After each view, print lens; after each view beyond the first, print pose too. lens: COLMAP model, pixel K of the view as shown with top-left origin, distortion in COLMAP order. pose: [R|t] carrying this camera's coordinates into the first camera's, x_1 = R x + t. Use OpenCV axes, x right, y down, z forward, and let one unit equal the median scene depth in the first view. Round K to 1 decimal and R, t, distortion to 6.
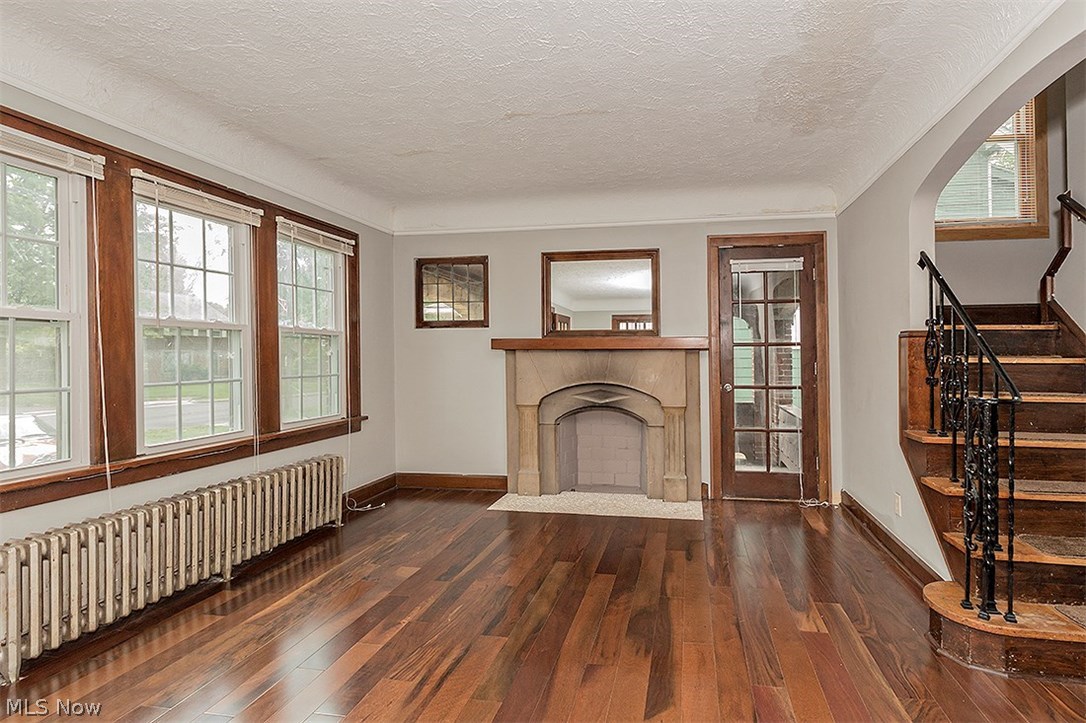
lens RADIAL K [[504.4, 0, 618.3], [0, 504.4, 353.2], [0, 0, 1]] dist [-0.003411, -0.000307]
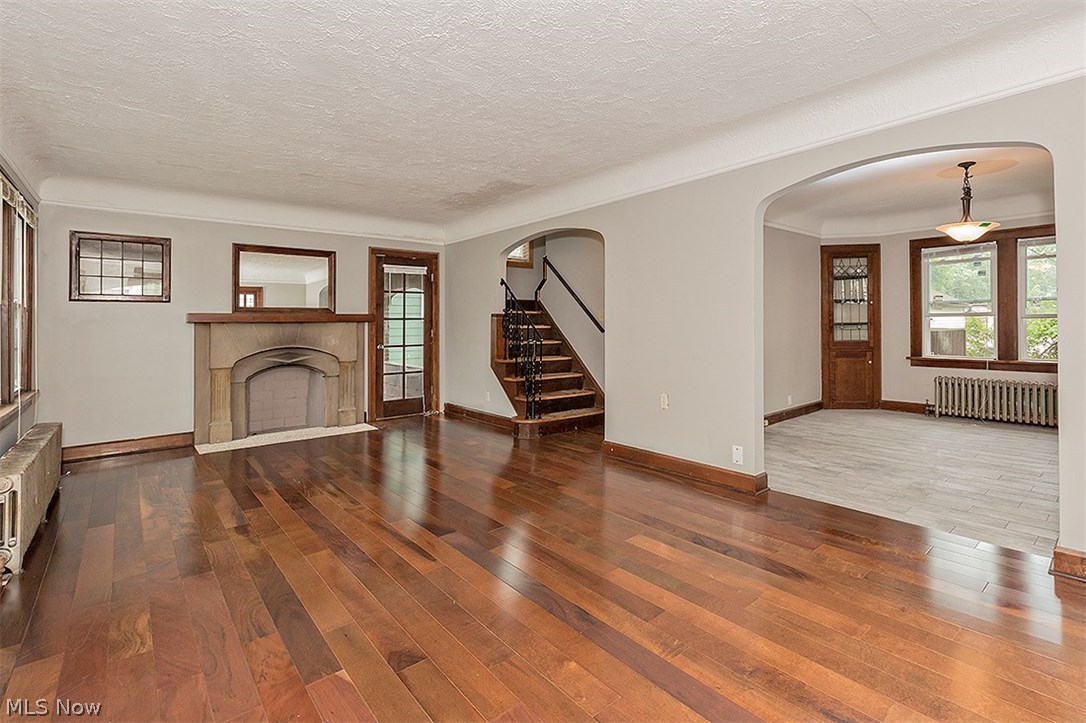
lens RADIAL K [[520.5, 0, 574.0], [0, 520.5, 314.0], [0, 0, 1]] dist [-0.000472, -0.000059]
pose [[0.654824, 0.010631, 0.755707, -0.599174], [0.003639, 0.999845, -0.017219, -0.002640], [-0.755773, 0.014025, 0.654684, -0.486076]]
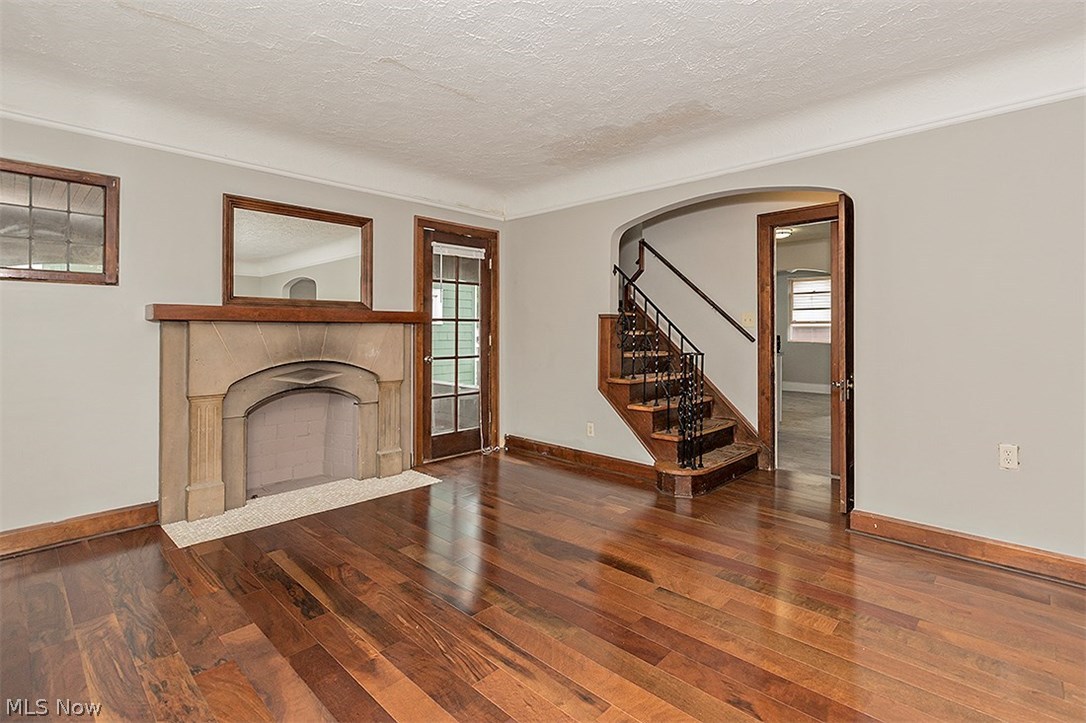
lens RADIAL K [[505.6, 0, 549.0], [0, 505.6, 327.1], [0, 0, 1]] dist [-0.000813, -0.000048]
pose [[0.567247, 0.007673, 0.823512, -0.531499], [-0.007925, 0.999961, -0.003858, 0.001484], [-0.823510, -0.004338, 0.567286, 0.172911]]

━━━━

Activity: Print the material in full and exactly, minus the pictures.

Your response:
After each view, print lens; after each view beyond the first, print pose too. lens: COLMAP model, pixel K of the view as shown with top-left origin, distortion in COLMAP order. pose: [R|t] carrying this camera's coordinates into the first camera's, x_1 = R x + t. Use OpenCV axes, x right, y down, z forward, and let one unit equal the median scene depth in the first view. Round K to 1 decimal and R, t, distortion to 6.
lens RADIAL K [[504.4, 0, 618.3], [0, 504.4, 353.2], [0, 0, 1]] dist [-0.003411, -0.000307]
lens RADIAL K [[520.5, 0, 574.0], [0, 520.5, 314.0], [0, 0, 1]] dist [-0.000472, -0.000059]
pose [[0.654824, 0.010631, 0.755707, -0.599174], [0.003639, 0.999845, -0.017219, -0.002640], [-0.755773, 0.014025, 0.654684, -0.486076]]
lens RADIAL K [[505.6, 0, 549.0], [0, 505.6, 327.1], [0, 0, 1]] dist [-0.000813, -0.000048]
pose [[0.567247, 0.007673, 0.823512, -0.531499], [-0.007925, 0.999961, -0.003858, 0.001484], [-0.823510, -0.004338, 0.567286, 0.172911]]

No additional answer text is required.